## EXERCISE AIM
Somewhere below are a line with "photomicrograph of human" and a later line with "shows no protein". Output exactly those lines and all lines between them.

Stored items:

┄┄┄┄┄┄

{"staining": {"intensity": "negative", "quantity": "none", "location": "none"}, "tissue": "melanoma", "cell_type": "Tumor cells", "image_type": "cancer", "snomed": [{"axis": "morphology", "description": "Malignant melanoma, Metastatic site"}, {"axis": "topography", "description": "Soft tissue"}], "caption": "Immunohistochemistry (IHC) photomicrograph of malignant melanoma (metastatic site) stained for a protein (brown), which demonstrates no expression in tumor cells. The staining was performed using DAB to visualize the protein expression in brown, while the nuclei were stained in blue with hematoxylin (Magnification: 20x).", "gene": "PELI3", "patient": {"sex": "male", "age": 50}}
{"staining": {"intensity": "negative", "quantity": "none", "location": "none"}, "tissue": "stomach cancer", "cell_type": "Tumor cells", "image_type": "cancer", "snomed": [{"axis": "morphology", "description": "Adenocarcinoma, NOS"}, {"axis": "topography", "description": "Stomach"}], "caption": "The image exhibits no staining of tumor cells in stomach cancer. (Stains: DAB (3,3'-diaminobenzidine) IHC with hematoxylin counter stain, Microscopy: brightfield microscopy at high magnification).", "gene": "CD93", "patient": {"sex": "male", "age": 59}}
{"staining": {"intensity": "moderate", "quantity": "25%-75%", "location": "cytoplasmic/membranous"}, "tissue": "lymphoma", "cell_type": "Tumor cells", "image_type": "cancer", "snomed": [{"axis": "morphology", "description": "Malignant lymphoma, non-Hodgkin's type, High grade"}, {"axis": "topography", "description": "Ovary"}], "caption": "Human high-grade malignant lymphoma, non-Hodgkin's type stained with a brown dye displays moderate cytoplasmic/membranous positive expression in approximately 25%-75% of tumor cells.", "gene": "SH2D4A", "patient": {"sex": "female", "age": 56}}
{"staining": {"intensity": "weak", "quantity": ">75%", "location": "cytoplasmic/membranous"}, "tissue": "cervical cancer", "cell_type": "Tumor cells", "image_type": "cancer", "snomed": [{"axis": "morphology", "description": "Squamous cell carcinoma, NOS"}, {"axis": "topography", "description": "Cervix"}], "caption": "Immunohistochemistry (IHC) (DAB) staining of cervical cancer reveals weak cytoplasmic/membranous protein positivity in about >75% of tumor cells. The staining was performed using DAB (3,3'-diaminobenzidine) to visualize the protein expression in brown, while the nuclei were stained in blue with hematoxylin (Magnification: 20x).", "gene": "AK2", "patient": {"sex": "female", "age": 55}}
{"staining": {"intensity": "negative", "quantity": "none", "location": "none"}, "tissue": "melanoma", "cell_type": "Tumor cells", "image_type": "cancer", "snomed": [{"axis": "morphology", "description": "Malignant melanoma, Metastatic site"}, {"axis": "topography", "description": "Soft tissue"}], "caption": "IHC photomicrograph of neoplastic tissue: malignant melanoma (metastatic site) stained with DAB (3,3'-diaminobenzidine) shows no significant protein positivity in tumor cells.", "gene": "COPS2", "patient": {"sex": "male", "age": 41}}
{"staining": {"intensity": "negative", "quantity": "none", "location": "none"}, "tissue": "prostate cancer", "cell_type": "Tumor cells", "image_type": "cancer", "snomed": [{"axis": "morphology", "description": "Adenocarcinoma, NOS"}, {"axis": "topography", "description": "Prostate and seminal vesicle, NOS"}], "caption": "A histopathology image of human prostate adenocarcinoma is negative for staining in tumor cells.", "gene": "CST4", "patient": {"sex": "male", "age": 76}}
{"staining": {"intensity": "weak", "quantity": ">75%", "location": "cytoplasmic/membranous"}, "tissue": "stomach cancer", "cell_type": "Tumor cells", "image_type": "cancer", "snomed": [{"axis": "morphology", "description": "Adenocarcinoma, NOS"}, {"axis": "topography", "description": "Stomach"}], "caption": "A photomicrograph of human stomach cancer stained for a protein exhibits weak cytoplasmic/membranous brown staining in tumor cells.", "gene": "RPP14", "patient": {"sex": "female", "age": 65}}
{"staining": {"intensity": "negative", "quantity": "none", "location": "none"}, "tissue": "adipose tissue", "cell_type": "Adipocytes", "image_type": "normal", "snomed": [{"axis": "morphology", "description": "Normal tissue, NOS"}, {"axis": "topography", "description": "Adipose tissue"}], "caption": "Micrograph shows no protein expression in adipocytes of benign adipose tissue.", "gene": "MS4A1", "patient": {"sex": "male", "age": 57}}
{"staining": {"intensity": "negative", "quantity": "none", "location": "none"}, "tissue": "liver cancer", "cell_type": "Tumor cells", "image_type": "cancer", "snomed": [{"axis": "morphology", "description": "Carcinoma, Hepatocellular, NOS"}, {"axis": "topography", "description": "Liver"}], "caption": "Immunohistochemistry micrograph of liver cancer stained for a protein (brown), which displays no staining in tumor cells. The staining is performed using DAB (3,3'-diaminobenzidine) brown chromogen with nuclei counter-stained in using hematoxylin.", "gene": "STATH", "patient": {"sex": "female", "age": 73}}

┄┄┄┄┄┄

## WORKED SOLUTION
{"staining": {"intensity": "weak", "quantity": ">75%", "location": "cytoplasmic/membranous"}, "tissue": "stomach cancer", "cell_type": "Tumor cells", "image_type": "cancer", "snomed": [{"axis": "morphology", "description": "Adenocarcinoma, NOS"}, {"axis": "topography", "description": "Stomach"}], "caption": "A photomicrograph of human stomach cancer stained for a protein exhibits weak cytoplasmic/membranous brown staining in tumor cells.", "gene": "RPP14", "patient": {"sex": "female", "age": 65}}
{"staining": {"intensity": "negative", "quantity": "none", "location": "none"}, "tissue": "adipose tissue", "cell_type": "Adipocytes", "image_type": "normal", "snomed": [{"axis": "morphology", "description": "Normal tissue, NOS"}, {"axis": "topography", "description": "Adipose tissue"}], "caption": "Micrograph shows no protein expression in adipocytes of benign adipose tissue.", "gene": "MS4A1", "patient": {"sex": "male", "age": 57}}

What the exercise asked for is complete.